The Fund upgraded its growth forecast marginally for this year from 0.5% to 0.7%, and predicted growth of 1.5% in 2025.

It warns there could be a £30 billion black hole in economic plans in the years ahead and urges the government to raise revenue via measures including reforms to VAT, Capital Gains and Inheritance Tax, as well as taxing electric vehicles and charging for a wider range of public services. 

“The government faces pressing service delivery and investment needs which, in [IMF] staff’s view, will be difficult to accommodate within the official medium-term spending plans” it says. 

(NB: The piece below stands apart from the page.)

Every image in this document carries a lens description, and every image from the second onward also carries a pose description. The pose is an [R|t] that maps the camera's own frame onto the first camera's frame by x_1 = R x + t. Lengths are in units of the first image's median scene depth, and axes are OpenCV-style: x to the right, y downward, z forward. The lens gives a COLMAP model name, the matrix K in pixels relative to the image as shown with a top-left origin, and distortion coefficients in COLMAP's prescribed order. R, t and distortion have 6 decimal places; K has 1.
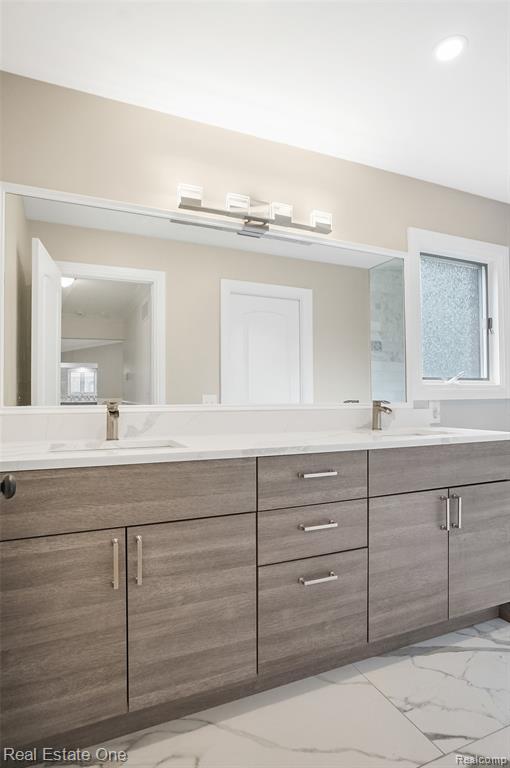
lens RADIAL K [[405.7, 0, 253.9], [0, 405.7, 395.4], [0, 0, 1]] dist [-0.027448, 0.016474]
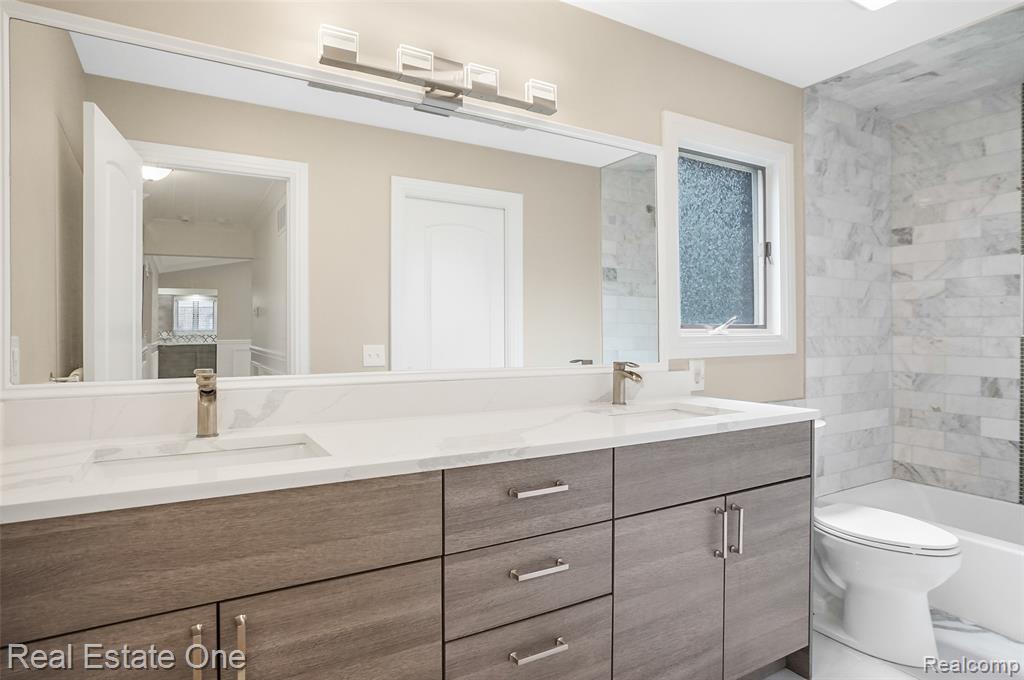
lens RADIAL K [[540.9, 0, 493.5], [0, 540.9, 336.4], [0, 0, 1]] dist [-0.027448, 0.016474]
pose [[0.995144, 0.002252, 0.098405, 0.001812], [-0.003095, 0.999960, 0.008409, -0.044964], [-0.098382, -0.008673, 0.995111, 0.132971]]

The IMF is an international organisation with 190 member countries, including the UK. They work together to try to stabilise the global economy: one of the Fund's jobs is to advise its members on how to improve their economies.

Today’s official government figures on inflation are expected to show it dropping to much closer to a 2.0% target - but it is considered likely that inflation will rise again, slightly, later in 2024.